Recently I kept an appointment with my cardiologist and by the end of the visit I was hoping to get by without having a stroke!  A two and a half hour wait to see any physician is enough to drive my blood pressure through the roof and let’s remember why I was there in the first place, high blood pressure and a history of heart problems.

On Tuesday I called and lucked out and got an appointment the next day.  The automated telephone system even called me Wednesday morning to remind me of the appointment.  I’ll admit I am getting a bit forgetful of late but I thought this was extreme.  Instead of a reminder I would have preferred coffee or snacks and free wifi while waiting for two and a half-hours.  I’ll admit the first hour of the wait I actually could use my iPad to keep up with world events.  Once I actually got into the Arctic holding cell where I spent another hour and a half I had no service so my iPad was useless!  Of course I could have read an out-of-date magazine but I just kept hoping against hope that I would see a physician before the new magazines were delivered.

I actually found out the physician’s Nurse Practitioner was called to the hospital to deal with an emergency so that upset their schedule.  Did it not occur to the office staff to inform me and the others waiting that our wait would be extended or even ask if we would like to reschedule?

Since they collect your co-pay the moment you check-in (I fully understand why they do) I bet they would not reimburse me for the bill I’d like to send for wasting two and a half hours of my life.  I’ve got heart problems for God’s sake!!!!!  I can’t afford to waste time!

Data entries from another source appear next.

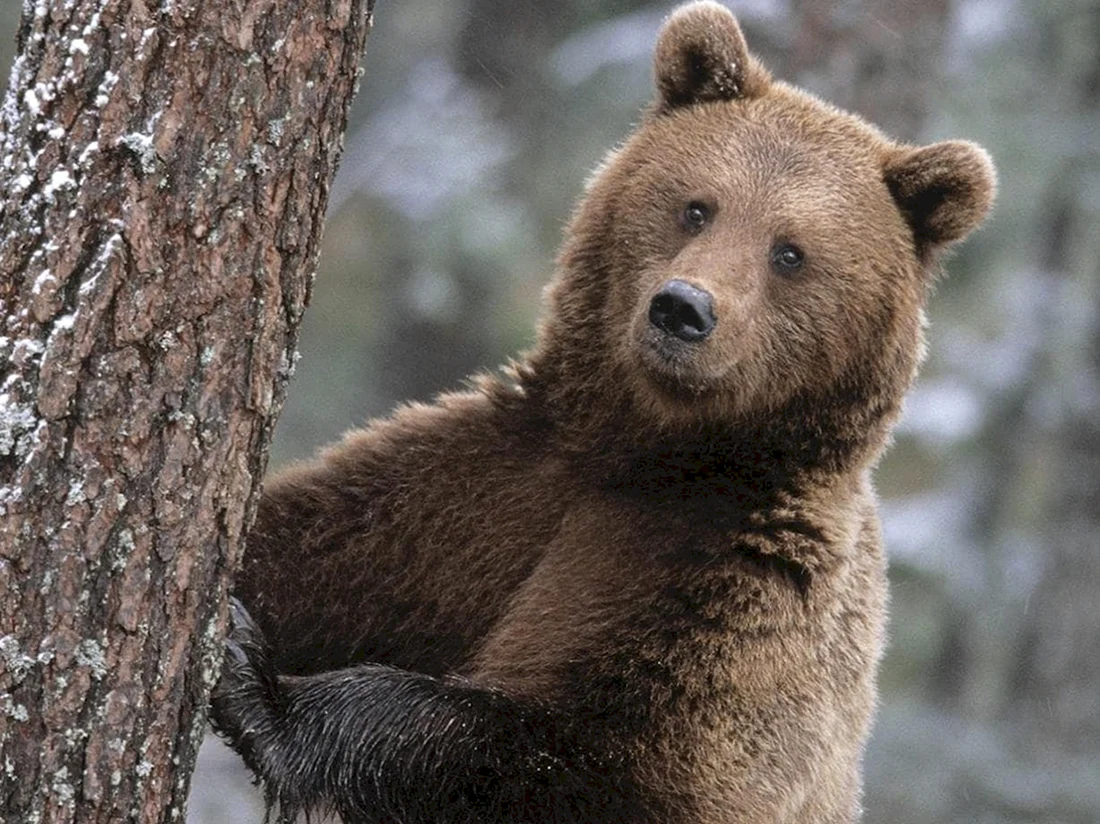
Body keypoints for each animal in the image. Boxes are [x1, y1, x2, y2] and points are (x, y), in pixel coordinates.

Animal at [209, 3, 996, 823]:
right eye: (696, 206)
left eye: (790, 252)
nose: (683, 309)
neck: (649, 449)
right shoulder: (479, 491)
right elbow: (314, 543)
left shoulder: (734, 589)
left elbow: (591, 762)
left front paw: (259, 688)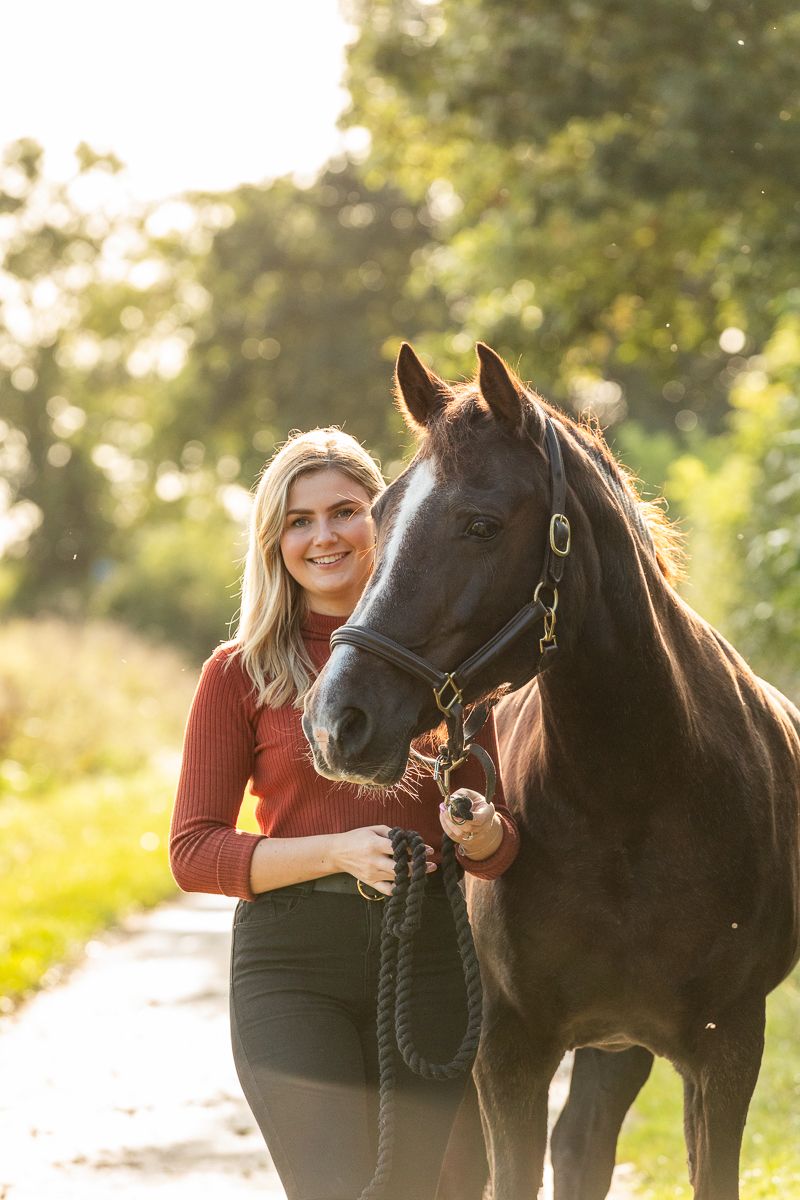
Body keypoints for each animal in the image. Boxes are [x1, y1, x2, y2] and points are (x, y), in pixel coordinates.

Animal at [302, 341, 800, 1200]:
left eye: (481, 524)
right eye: (379, 516)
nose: (338, 720)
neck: (634, 794)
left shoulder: (728, 1048)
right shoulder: (505, 1052)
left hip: (619, 1045)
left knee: (583, 1147)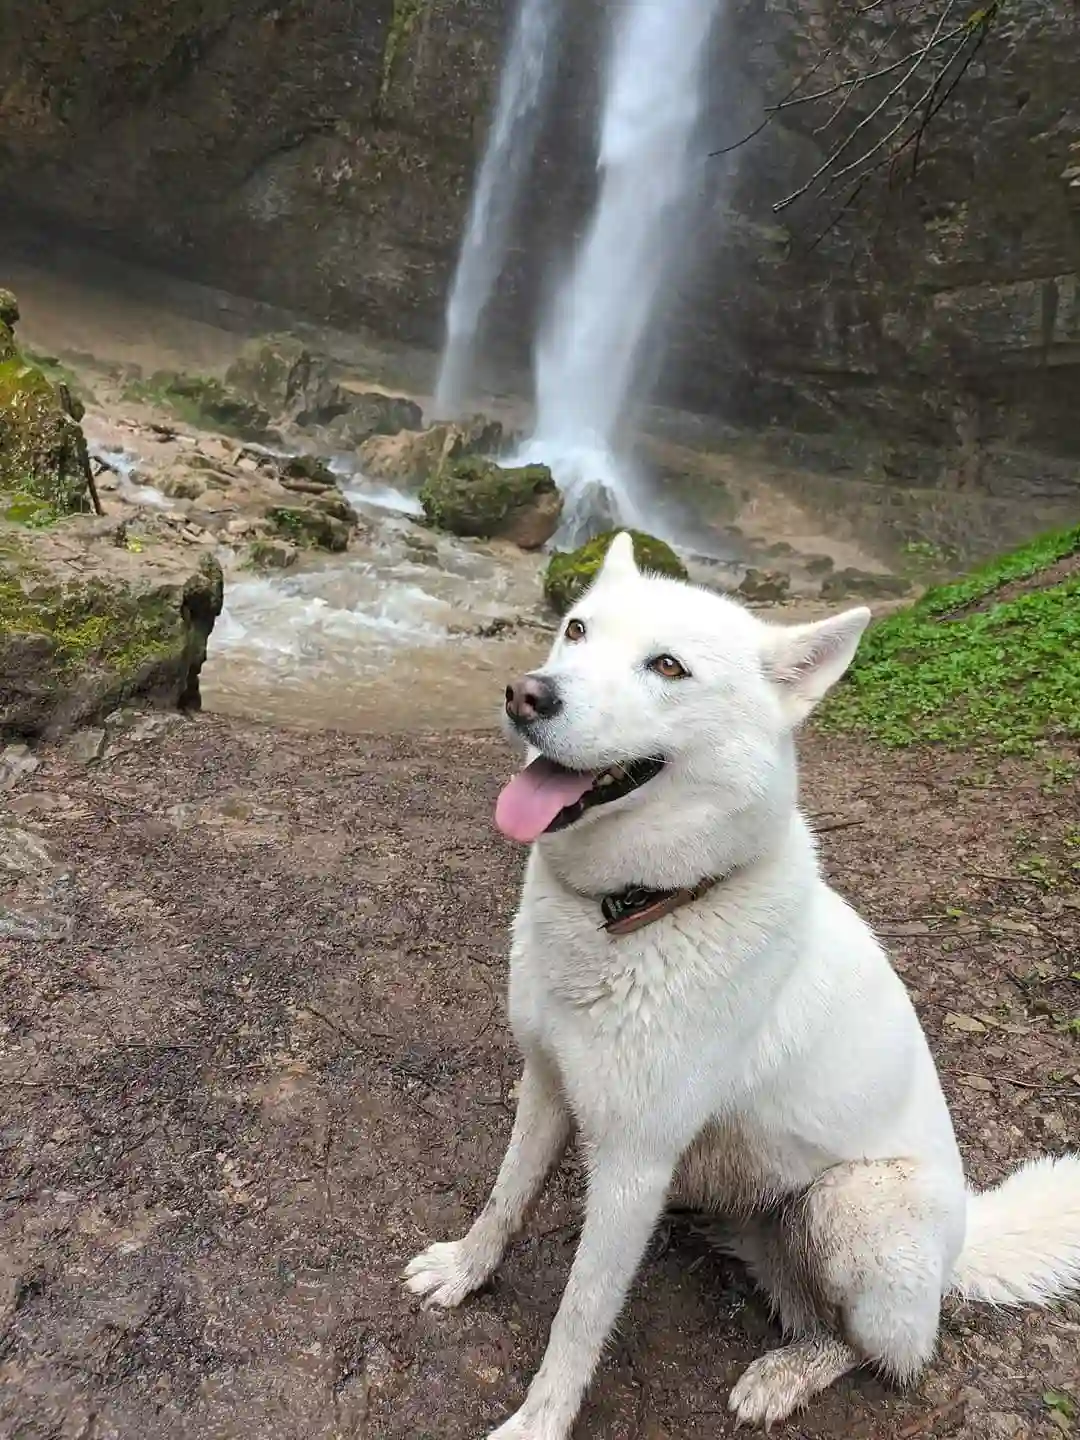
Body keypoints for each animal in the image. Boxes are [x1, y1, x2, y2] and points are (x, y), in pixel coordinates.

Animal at [406, 535, 1080, 1434]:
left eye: (667, 666)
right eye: (576, 630)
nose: (527, 694)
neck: (641, 910)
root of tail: (965, 1240)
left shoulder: (633, 1164)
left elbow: (580, 1314)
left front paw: (539, 1422)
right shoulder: (546, 1083)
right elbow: (503, 1198)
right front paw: (464, 1271)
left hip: (851, 1204)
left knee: (884, 1349)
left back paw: (786, 1375)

When I call a restaurant for a reservation I usually can count on being seated when I arrive and the chef will have my meal delivered in a timely manner.  Yes, I understand it takes a lot more study to be a cardiologist but it’s the professionalism and basic courtesy to a fellow human being I’m talking about here.

Please understand doc, I am more than pleased with the care I receive from you, your nurse practitioner and nurses but get your office staff some training to refine their people skills and make better use of those high-tech scheduling devices at their disposal.